I had a working drone server running in docker on NixOS. The configuration of the server is:
systemd.services.pubdrone = {
wantedBy = [ "multi-user.target" ];
after = [ "network.target" ];
description = "Drone.io CD-Server for public projects";
serviceConfig = {
Type = "oneshot";
RemainAfterExit = "yes";
ExecStart = ''${pkgs.docker}/bin/docker run \
--volume=/var/run/docker.sock:/var/run/docker.sock \
--volume=/var/lib/drone:/data \
--env=DRONE_GIT_ALWAYS_AUTH=false \
--env=DRONE_GITLAB_SERVER=https://gitlab.com \
--env=DRONE_GITLAB_CLIENT_ID=<hidden> \
--env=DRONE_GITLAB_CLIENT_SECRET=<hidden> \
--env=DRONE_SERVER_HOST=pub.drone.amessage.eu \
--env=DRONE_SERVER_PROTO=https \
--env=DRONE_TLS_AUTOCERT=true \
--env=DRONE_USER_CREATE=username:<hidden>,machine:false,admin:true \
--env=DRONE_DATABASE_SECRET=<hidden> \
--env=DRONE_RPC_SECRET=<hidden> \
--publish=8081:80 \
--restart=always \
--detach=true \
--name=pubdrone \
drone/drone:1'';
ExecStop = ''${pkgs.docker}/bin/docker stop pubdrone'';
ExecStopPost = ''${pkgs.docker}/bin/docker rm -f pubdrone'';
};
};
The runner (on a different host is):
systemd.services.pubdronerun = {
wantedBy = [ "multi-user.target" ];
after = [ "network.target" ];
description = "Drone.io Runner";
serviceConfig = {
Type = "oneshot";
RemainAfterExit = "yes";
ExecStart = ''${pkgs.docker}/bin/docker run \
--volume=/var/run/docker.sock:/var/run/docker.sock \
--volume=/var/lib/drone:/data \
--env=DRONE_RPC_HOST=pub.drone.amessage.eu \
--env=DRONE_RPC_PROTO=https \
--env=DRONE_RPC_SECRET=<hidden> \
--env=DRONE_RUNNER_CAPACITY=2 \
--env=DRONE_RUNNER_NAME=nahe.amessage.eu \
--restart=always \
--detach=true \
--name=pubdronerun \
drone/drone-runner-docker:1'';
ExecStop = ''${pkgs.docker}/bin/docker stop pubdronerun'';
ExecStopPost = ''${pkgs.docker}/bin/docker rm -f pubdronerun'';
};
};
In the log file of the runner I get the following:
time=“2020-03-26T11:29:31Z” level=info msg=“starting the server” addr=":3000"
time=“2020-03-26T11:29:31Z” level=info msg=“successfully pinged the remote server”
time=“2020-03-26T11:29:31Z” level=info msg=“polling the remote server” arch=amd64 capacity=2 endpoint=“https://pub.drone.amessage.eu” kind=pipeline os=linux type=docker
On the server I get nothing.

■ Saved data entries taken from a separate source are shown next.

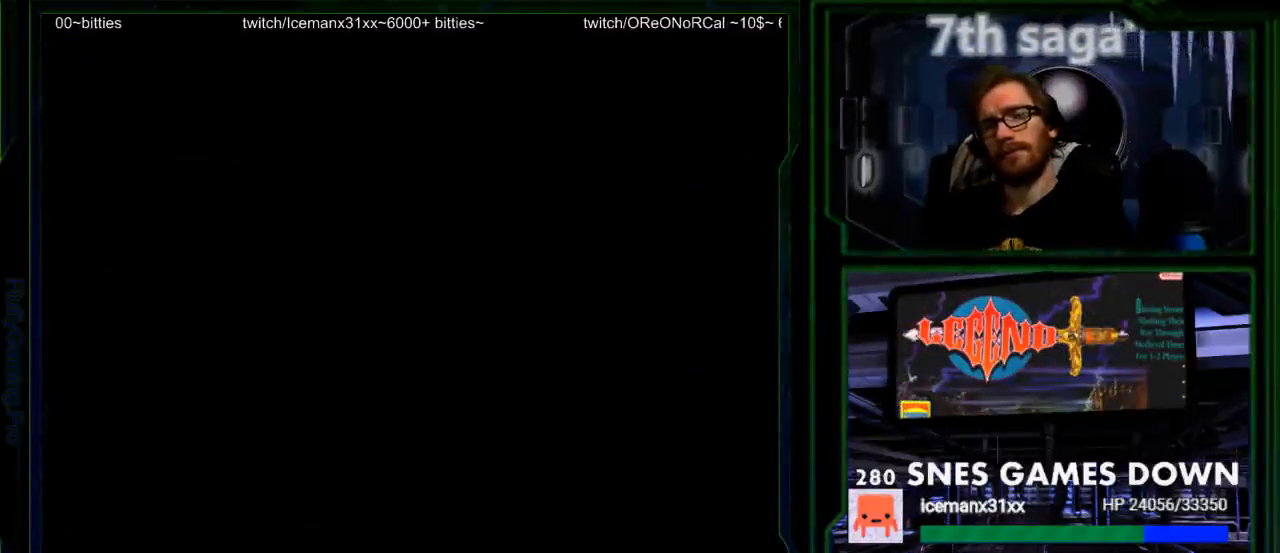
{"dt_ms": 500, "buttons": [], "events": [[17, "A", "down"], [183, "A", "up"]]}
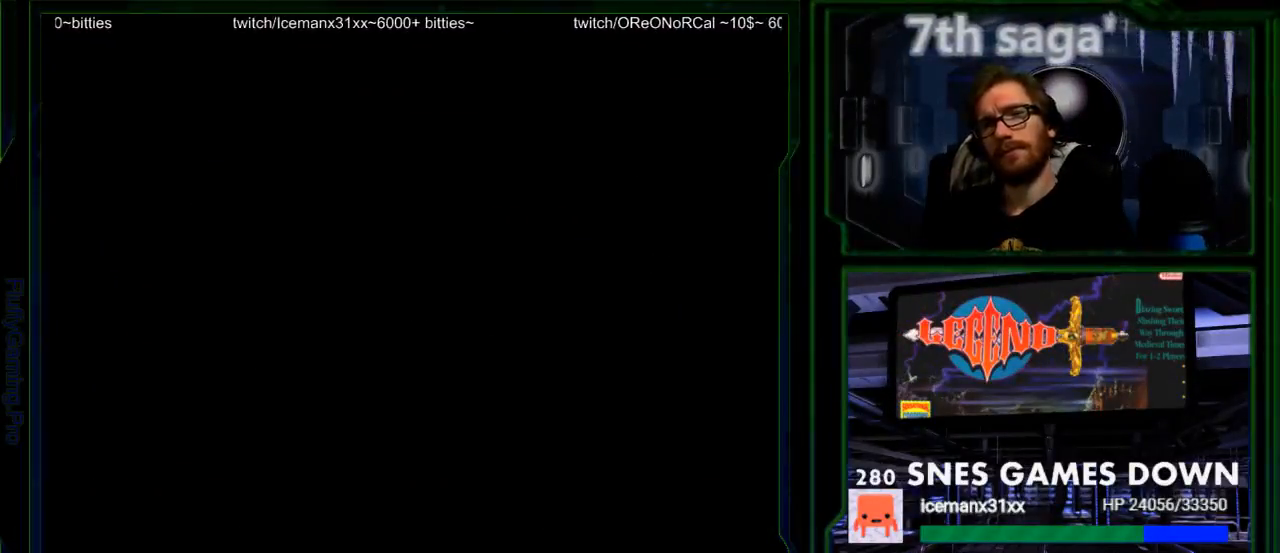
{"dt_ms": 500, "buttons": [], "events": []}
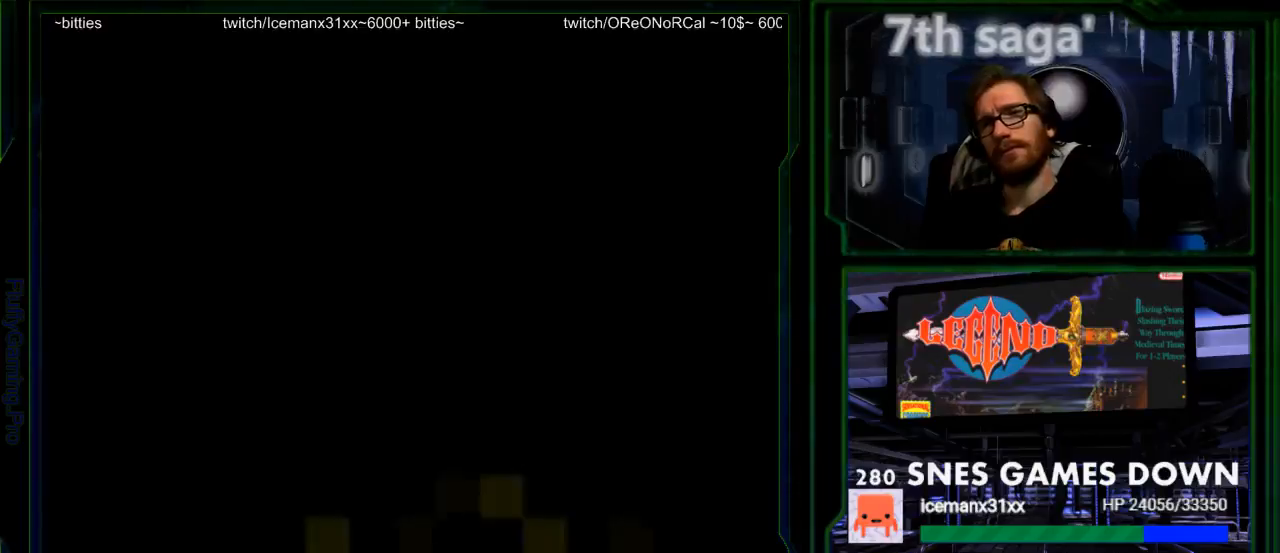
{"dt_ms": 500, "buttons": [], "events": [[50, "A", "down"], [117, "A", "up"], [333, "A", "down"], [467, "A", "up"]]}
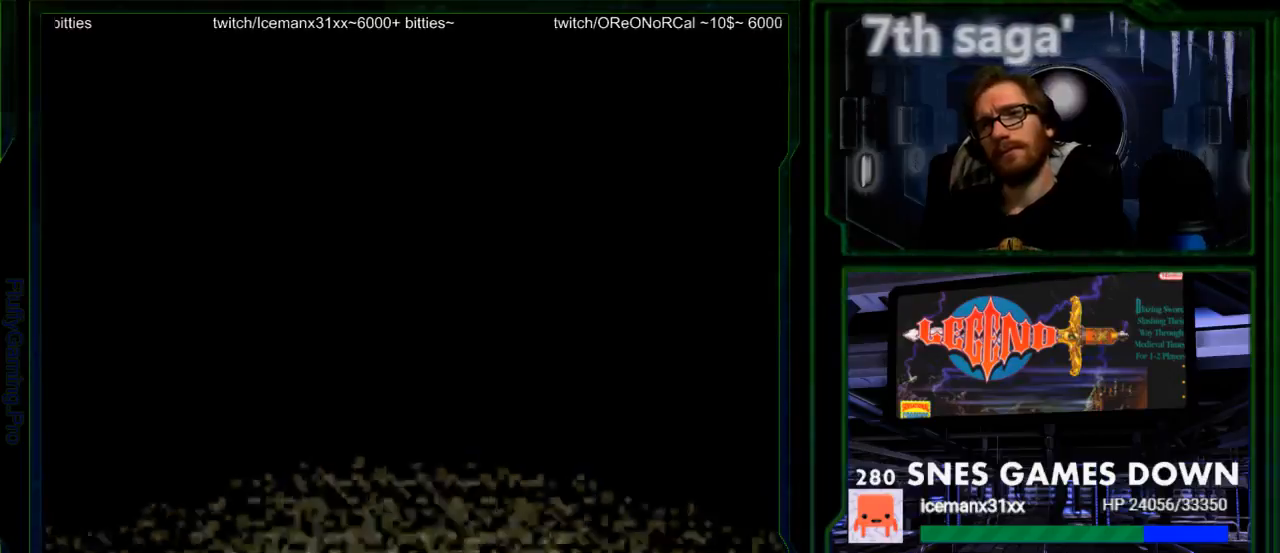
{"dt_ms": 500, "buttons": [], "events": []}
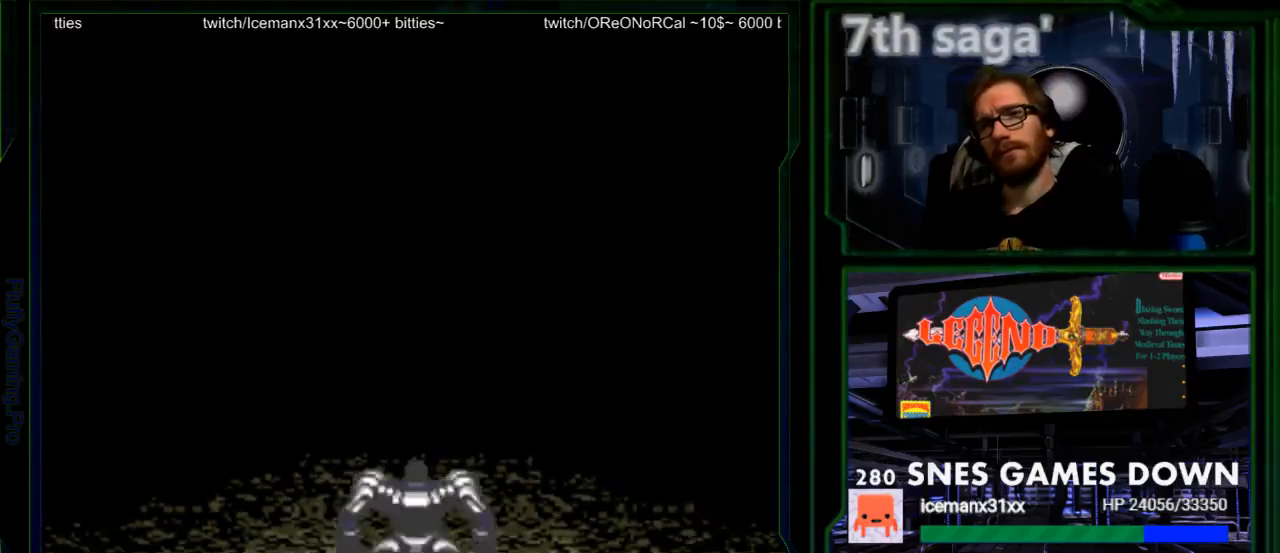
{"dt_ms": 500, "buttons": [], "events": []}
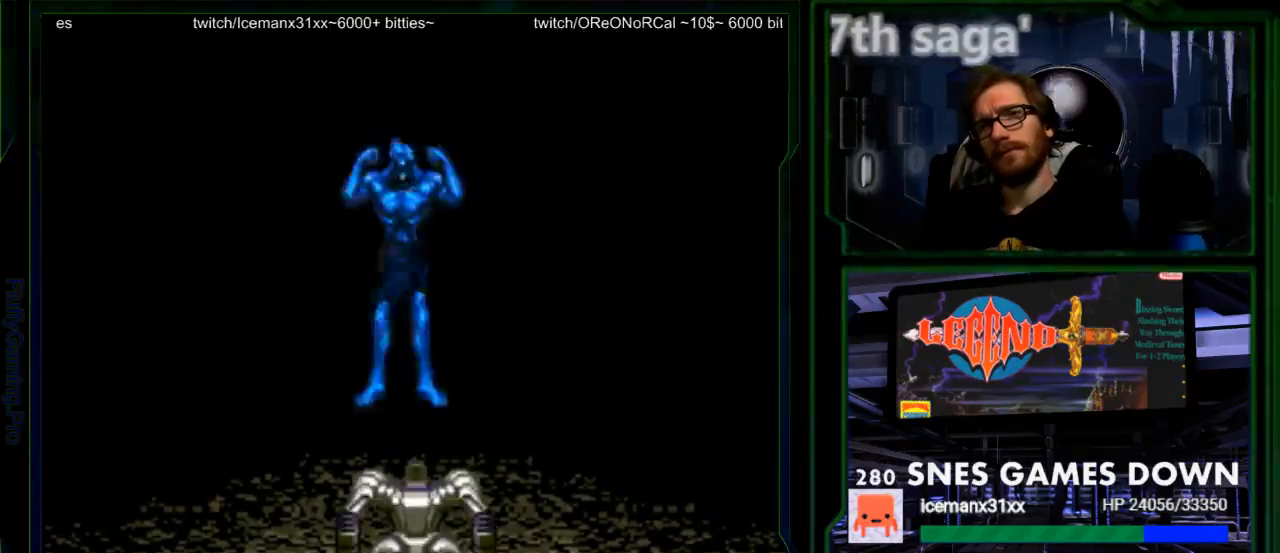
{"dt_ms": 500, "buttons": ["B"], "events": [[283, "B", "down"]]}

Only the following if I restart the container:
{“level”:“info”,“msg”:“main: internal scheduler enabled”,“time”:“2020-03-26T15:48:27Z”}
{“acme”:true,“host”:“pub.drone.amessage.eu”,“level”:“info”,“msg”:“starting the http server”,“port”:":443",“proto”:“https”,“time”:“2020-03-26T15:48:27Z”,“url”:“https://pub.drone.amessage.eu”}
{“interval”:“30m0s”,“level”:“info”,“msg”:“starting the cron scheduler”,“time”:“2020-03-26T15:48:27Z”}
Any idea on how I could further debug this problem? Any obvious configuration error?
In the job queue there are 4 builds to be done and they don’t get executed for 14 days now.
Okay, this is the request from the runner to the server:
POST /rpc/v2/stage HTTP/1.0
Host: pub.drone.amessage.eu
X-Real-IP: 178.27.181.13
X-Forwarded-For: 178.27.181.13
X-Forwarded-Proto: https
X-Forwarded-Host: pub.drone.amessage.eu
X-Forwarded-Server: pub.drone.amessage.eu
Connection: close
Content-Length: 89
x-drone-token: <hidden>
user-agent: Go-http-client/2.0
{"kind":"pipeline","type":"docker","os":"linux","arch":"amd64","variant":"","kernel":""}
The server responds with:
HTTP/1.0 204 No Content
Cache-Control: no-cache, no-store, must-revalidate, private, max-age=0
Expires: Thu, 01 Jan 1970 00:00:00 UTC
Pragma: no-cache
X-Accel-Expires: 0
Date: Thu, 26 Mar 2020 16:22:47 GMT
Why isn’t the server returning the pending builds?
Update: After canceling the 4 pending builds and restarting them afterwards 3 of them got built while one keeps staying in the pending state. Three actually corresponds the the sum of the configured capacity of the runners. So it seems after running one job, the runners don’t get a new one.
Thanks in advance
Matthias